## BRANO DI TESTO

"""

Anche se il castello è denominato “aragonese”, esistono dati che riconducono ad una prima struttura fortificata, in una corrispondente all’attuale localizzazione del castello di Reggio Calabria, e che consentono una prima datazione dell’insediamento intorno all’anno 1027; ma la sua costruzione sembra collocarsi tra il 536 e il 549 ad opera dell’armata bizantina. Durante i secoli, il castello ha subito le stratificazioni formali e costruttive dei dominatori che si sono succeduti a Reggio Calabria.

"""

## DATI FORNITI
"""

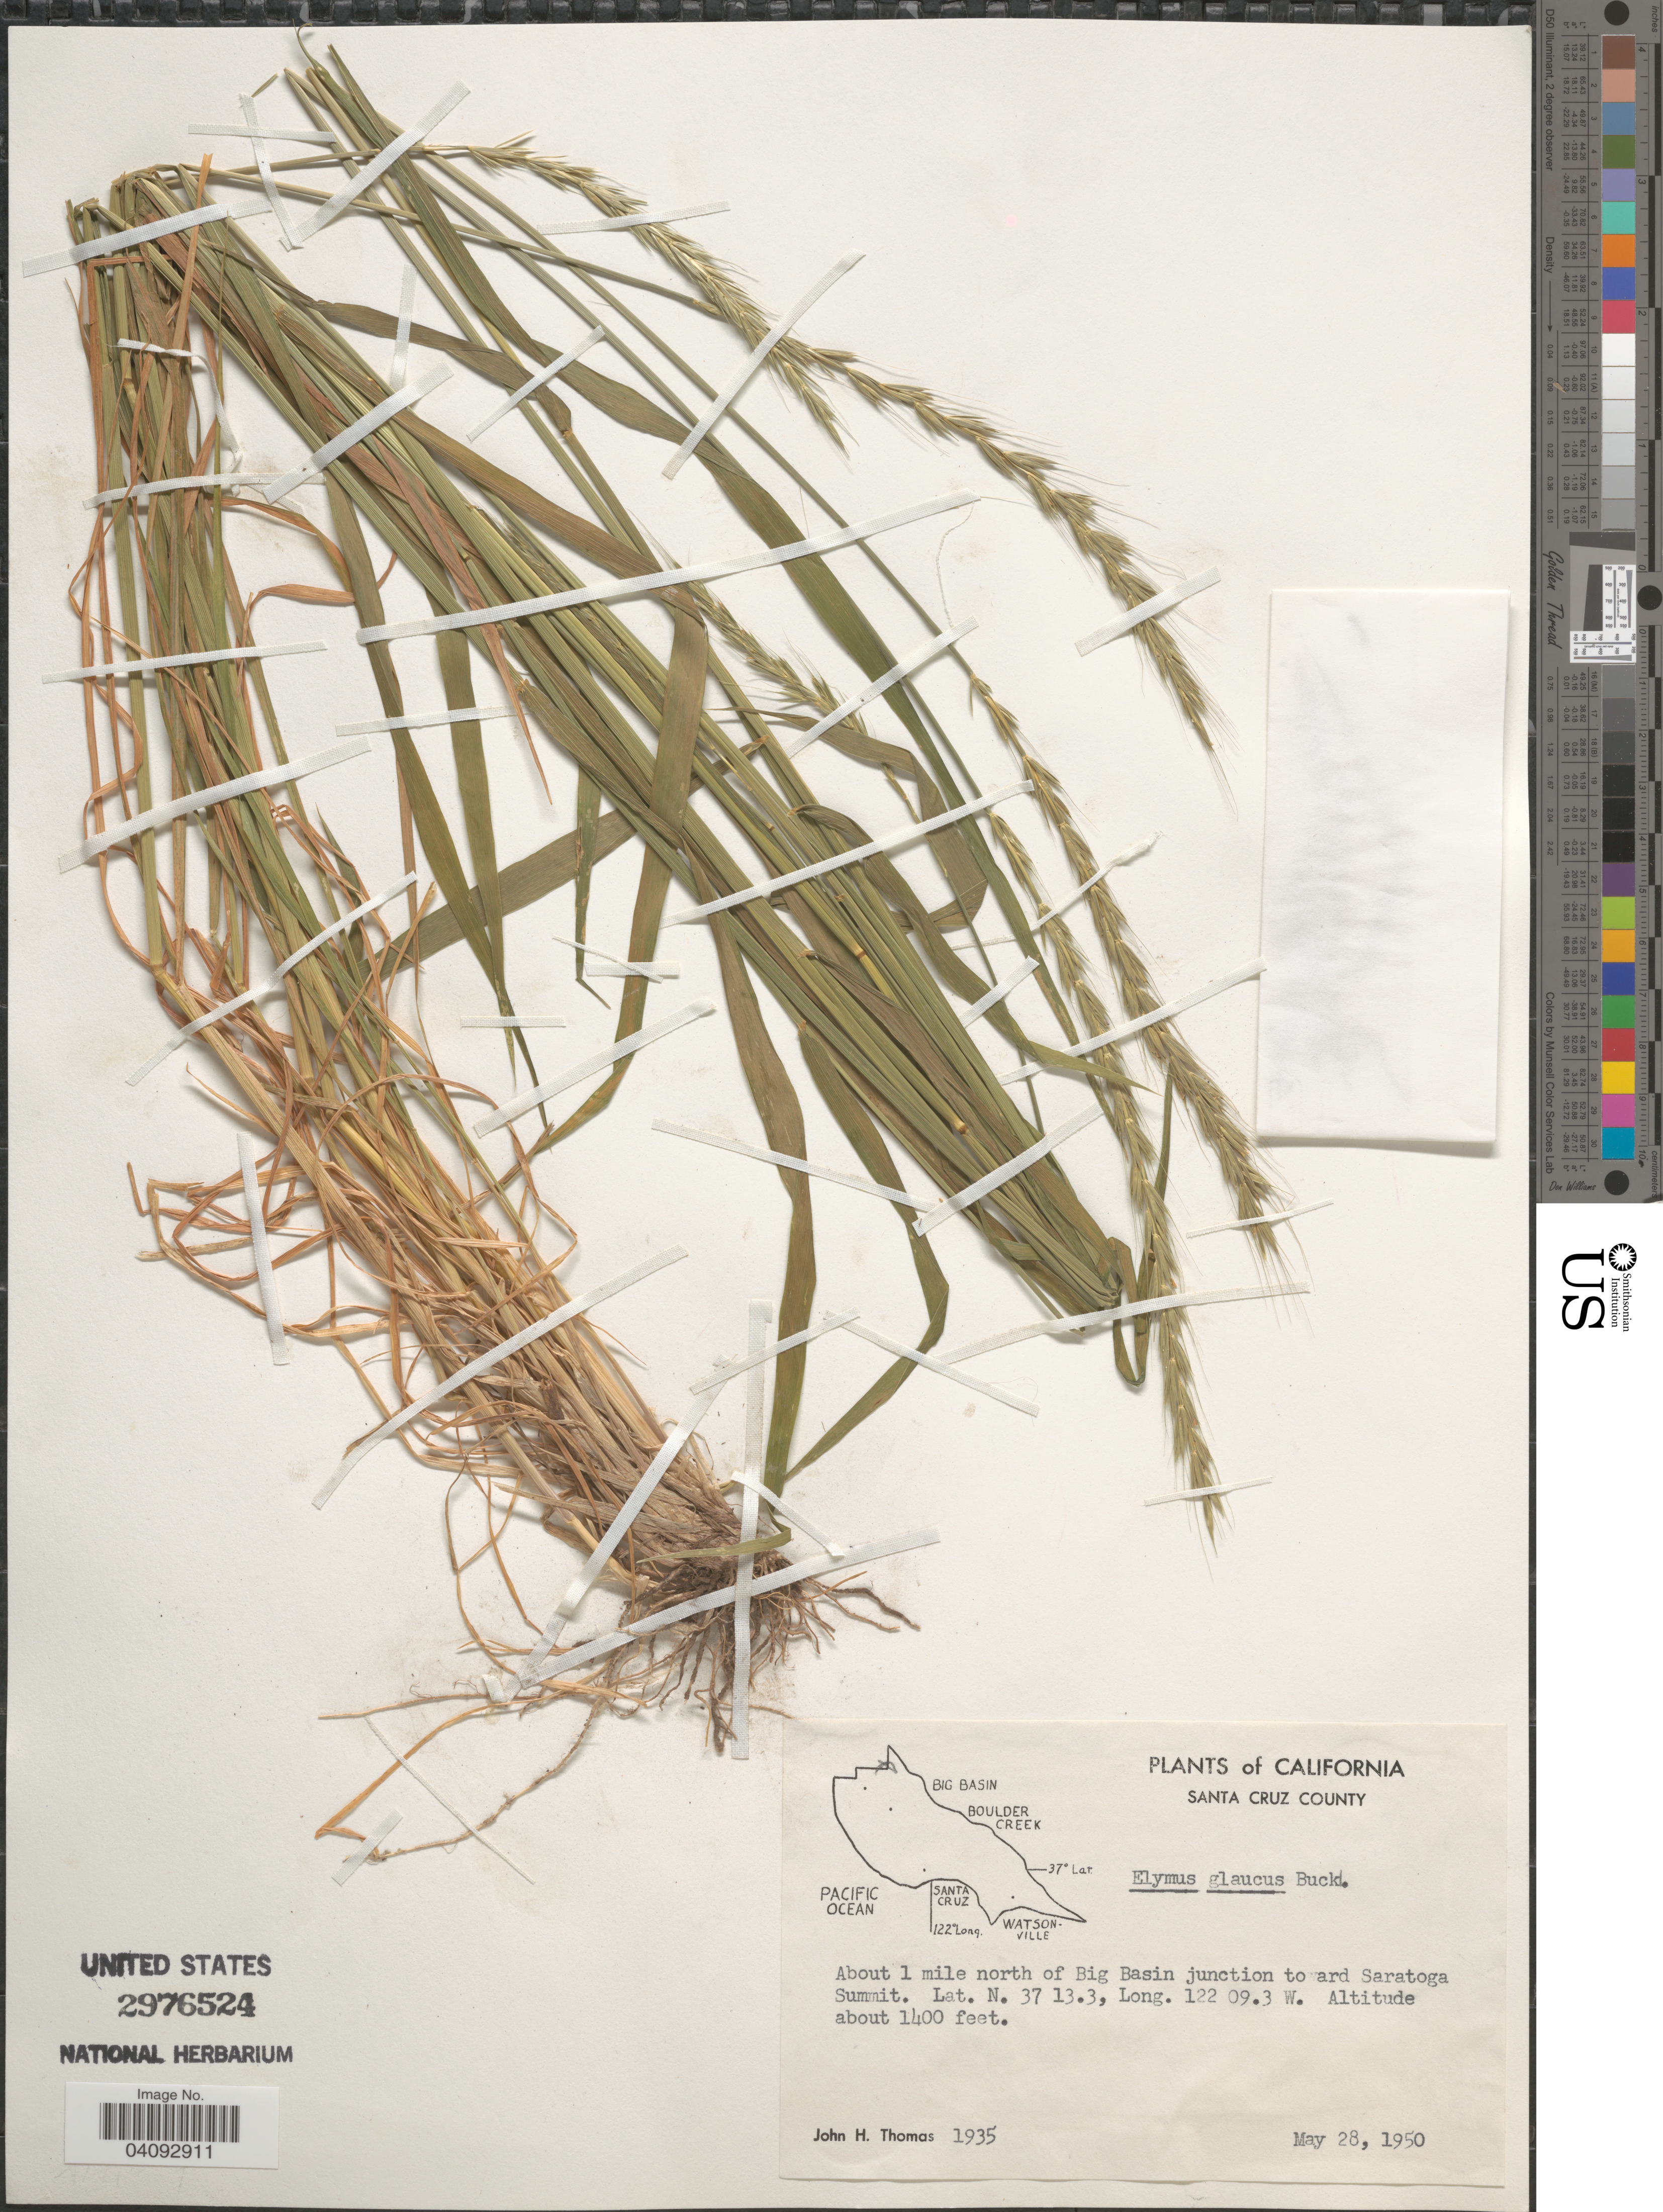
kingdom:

"""

## COMPITI
1/ Elenchi tutti gli anni menzionati nel brano sul castello di Reggio Calabria, nell'ordine in cui compaiono.
2/ Prosegua il brano sul castello di Reggio Calabria a partire dalla sua ultima frase.

## RISPOSTE PER COMPITO
1/ 1027, 536, 549

2/
Nel 1059 la fortezza passò dai Bizantini ai Normanni che ampliarono a più riprese il castello. Nel 1258 il castello passò agli Svevi, subito dopo, nel 1266, a Carlo D’Angiò e successivamente a Pietro D’Aragona. Sotto il dominio aragonese il castello subì numerosi interventi di ampliamento. Restaurato nel 1327, venne fortificato nel 1381 per volere della regina Giovanna I. Per identificare l’attuale struttura è necessario però arrivare all’epoca di Ferdinando D’Aragona. Egli, infatti, nel 1458, fece restaurare la fortezza e, sotto la direzione dei lavori di Baccio Pontelli (discepolo di Giorgio Martini), fece aggiungere, a sud, le due torri merlate circolari ed il loro corpo di collegamento e nel 1479 fece realizzare, ad est (dove era più esposto ad eventuali attacchi dalla collina del Salvatore), il rivellino esterno ed il fossato. Il rivellino, di particolare importanza architettonica, aveva pianta triangolare irregolare ed era collegato con un breve tratto rettilineo ad un torrione “a mandorla”, la sua funzione era quella di ritardare l’attacco nemico. I fronti verso il mare invece risultavano più protetti in quanto la città faceva da filtro. Si valuta l’ipotesi di un’utilizzazione di disegni e suggerimenti di Francesco di Giorgio Martini per l’esecuzione del rivellino.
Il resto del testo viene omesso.